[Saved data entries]
════════════════

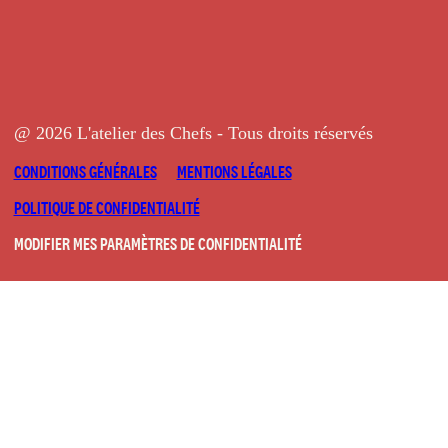
@ 2026 L'atelier des Chefs - Tous droits réservés
CONDITIONS GÉNÉRALES
MENTIONS LÉGALES
POLITIQUE DE CONFIDENTIALITÉ
MODIFIER MES PARAMÈTRES DE CONFIDENTIALITÉ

════════════════

▶ [ACTIVITY]: Swap "CONFIDENTIALITÉ" for "DONNÉES PERSONNELLES" wherever it occurs in the text of the records above, and reproduce that text with everything else unchanged, leaving out the pictures.

▶ [WRITTEN ANSWER]:
@ 2026 L'atelier des Chefs - Tous droits réservés
CONDITIONS GÉNÉRALES
MENTIONS LÉGALES
POLITIQUE DE DONNÉES PERSONNELLES
MODIFIER MES PARAMÈTRES DE DONNÉES PERSONNELLES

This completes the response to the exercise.